A wood-derived hierarchically porous monolithic carbon matrix embedded with Co nanoparticles as an advanced electrocatalyst for water splitting

Abstract

The rational design and development of advanced electrocatalysts for water splitting based on porous monolithic carbon as a host matrix of earth-abundant transition metals (TMs) is highly desirable and actively pursued owing to their promising practical applications, but remains a grand challenge. Herein, a wood-derived N-doped hierarchically porous monolithic carbon (N-HPMC) matrix embedded with Co nanoparticles (Co@N-HPMC) is fabricated by direct two-step carbonization of natural wood (NW) loaded with Co/CoO_x.
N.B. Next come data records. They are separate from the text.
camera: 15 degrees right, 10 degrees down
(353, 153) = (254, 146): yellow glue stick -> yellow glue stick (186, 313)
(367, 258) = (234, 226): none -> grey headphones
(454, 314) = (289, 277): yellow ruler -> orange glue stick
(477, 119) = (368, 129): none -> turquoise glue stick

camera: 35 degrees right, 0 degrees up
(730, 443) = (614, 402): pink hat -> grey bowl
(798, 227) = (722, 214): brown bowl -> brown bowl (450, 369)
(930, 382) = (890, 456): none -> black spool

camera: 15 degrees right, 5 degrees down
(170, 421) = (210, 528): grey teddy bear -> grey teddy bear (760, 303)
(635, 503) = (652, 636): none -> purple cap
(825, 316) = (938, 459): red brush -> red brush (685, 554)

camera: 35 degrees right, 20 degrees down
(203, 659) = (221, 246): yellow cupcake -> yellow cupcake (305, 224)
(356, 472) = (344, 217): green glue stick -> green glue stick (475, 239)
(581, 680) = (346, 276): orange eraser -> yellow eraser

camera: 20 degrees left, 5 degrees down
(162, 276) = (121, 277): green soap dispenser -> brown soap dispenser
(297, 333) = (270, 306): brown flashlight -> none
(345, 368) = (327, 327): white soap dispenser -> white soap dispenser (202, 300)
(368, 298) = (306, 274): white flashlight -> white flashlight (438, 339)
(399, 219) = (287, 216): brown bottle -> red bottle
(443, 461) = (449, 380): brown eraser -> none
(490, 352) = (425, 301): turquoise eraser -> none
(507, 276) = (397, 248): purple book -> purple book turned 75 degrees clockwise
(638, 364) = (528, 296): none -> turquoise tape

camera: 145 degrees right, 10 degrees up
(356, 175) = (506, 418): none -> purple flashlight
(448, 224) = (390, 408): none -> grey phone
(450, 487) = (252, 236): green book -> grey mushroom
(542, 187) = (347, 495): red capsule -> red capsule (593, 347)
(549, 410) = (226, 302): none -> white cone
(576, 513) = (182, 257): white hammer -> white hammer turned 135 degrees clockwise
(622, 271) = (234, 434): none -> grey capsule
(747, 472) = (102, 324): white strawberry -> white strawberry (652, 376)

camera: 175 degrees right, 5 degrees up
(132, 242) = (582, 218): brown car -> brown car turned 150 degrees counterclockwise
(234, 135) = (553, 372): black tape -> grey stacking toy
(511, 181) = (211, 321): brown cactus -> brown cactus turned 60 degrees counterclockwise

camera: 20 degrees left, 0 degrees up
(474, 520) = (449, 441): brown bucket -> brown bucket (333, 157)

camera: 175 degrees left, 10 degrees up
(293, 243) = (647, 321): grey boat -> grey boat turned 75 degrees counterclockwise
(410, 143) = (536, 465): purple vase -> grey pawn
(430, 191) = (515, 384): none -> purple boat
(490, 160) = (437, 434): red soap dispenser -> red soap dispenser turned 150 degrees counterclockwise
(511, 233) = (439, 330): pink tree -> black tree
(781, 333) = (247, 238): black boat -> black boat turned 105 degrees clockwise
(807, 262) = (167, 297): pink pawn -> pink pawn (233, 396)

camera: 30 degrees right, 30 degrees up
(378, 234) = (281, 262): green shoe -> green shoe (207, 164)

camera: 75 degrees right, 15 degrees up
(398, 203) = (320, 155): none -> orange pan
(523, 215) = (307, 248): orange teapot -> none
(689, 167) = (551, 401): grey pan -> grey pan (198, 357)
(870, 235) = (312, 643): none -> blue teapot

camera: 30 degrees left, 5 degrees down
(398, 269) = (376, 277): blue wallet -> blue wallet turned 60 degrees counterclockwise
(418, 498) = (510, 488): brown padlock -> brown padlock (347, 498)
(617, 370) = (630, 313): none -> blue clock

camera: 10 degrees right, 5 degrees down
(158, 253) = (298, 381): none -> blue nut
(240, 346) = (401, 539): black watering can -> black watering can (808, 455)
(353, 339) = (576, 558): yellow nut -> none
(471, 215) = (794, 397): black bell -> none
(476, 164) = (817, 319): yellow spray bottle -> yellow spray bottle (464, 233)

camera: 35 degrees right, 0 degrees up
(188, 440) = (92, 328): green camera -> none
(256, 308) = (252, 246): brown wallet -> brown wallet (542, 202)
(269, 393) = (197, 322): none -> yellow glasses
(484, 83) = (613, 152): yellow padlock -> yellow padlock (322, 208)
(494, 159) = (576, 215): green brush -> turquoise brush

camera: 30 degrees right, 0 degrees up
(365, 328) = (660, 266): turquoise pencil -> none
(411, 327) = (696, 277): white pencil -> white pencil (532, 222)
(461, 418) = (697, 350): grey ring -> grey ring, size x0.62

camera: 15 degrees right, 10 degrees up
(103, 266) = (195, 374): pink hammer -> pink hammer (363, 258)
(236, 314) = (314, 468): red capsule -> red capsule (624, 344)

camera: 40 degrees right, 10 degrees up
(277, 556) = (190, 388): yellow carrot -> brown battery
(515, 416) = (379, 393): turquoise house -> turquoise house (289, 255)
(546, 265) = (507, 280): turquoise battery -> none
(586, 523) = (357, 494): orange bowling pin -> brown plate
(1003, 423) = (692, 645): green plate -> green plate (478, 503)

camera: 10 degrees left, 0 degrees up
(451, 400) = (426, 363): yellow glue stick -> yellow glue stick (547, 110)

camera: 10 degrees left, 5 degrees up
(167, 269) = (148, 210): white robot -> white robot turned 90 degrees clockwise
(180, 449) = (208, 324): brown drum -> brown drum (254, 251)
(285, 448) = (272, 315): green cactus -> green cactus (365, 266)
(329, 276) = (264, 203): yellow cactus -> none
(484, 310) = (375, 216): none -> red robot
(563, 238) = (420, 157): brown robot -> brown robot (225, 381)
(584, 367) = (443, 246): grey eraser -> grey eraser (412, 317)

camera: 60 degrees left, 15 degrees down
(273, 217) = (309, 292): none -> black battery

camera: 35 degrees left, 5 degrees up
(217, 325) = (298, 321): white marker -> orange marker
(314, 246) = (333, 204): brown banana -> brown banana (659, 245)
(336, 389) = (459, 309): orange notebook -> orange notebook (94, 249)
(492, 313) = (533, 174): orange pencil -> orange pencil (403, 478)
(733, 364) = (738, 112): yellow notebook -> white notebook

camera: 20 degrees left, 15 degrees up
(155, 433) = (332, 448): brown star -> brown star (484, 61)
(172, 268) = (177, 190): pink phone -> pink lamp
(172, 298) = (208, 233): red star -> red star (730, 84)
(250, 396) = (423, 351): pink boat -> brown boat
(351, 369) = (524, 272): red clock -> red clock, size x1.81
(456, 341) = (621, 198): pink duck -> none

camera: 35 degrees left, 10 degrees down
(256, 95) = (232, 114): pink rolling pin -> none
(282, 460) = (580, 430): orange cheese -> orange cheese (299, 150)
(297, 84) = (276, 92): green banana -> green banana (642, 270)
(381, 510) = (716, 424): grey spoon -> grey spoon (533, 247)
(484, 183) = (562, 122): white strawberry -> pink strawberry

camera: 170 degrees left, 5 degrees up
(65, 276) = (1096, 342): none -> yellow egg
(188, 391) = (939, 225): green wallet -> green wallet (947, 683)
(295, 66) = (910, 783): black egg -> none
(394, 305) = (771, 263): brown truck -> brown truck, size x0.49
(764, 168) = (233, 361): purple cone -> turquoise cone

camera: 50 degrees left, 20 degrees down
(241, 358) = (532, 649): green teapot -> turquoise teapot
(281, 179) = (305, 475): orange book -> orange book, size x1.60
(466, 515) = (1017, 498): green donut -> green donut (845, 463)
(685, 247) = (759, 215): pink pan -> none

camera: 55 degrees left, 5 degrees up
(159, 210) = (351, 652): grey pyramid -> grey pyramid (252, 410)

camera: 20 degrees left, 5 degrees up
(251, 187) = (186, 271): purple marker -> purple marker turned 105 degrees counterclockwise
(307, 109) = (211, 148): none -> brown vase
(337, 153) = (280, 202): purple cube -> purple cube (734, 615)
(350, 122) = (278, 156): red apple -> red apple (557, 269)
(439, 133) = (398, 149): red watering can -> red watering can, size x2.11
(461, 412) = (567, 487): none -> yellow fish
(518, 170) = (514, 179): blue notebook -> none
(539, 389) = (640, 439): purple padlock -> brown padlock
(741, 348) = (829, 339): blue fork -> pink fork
The monolithic N-HPMC matrix has numerous aligned and open microchannels, abundant porosity, and high conductivity, which afford rapid electron transfer and mass transport, while the embedded Co nanoparticles (Co NPs) have high dispersion and a strong synergistic interaction with the N-HPMC matrix, which offer an abundance of highly active sites. As a result, the monolithic Co@N-HPMC electrode exhibits excellent electrocatalytic water splitting performance in 1.0 M KOH, and it requires overpotentials of 128 and 297 mV to reach a current density of 10 mA cm⁻² for the hydrogen evolution reaction (HER) and oxygen evolution reaction (OER), respectively. More notably, an alkaline electrolyzer for overall water splitting (OWS) assembled by employing Co@N-HPMC as both the cathode and anode achieves current densities of 10 and 50 mA cm⁻² at cell voltages of 1.77 and 2.16 V, respectively. This study provides an effective strategy to fabricate noble-metal-free high-performance monolithic electrocatalysts for commercial applications.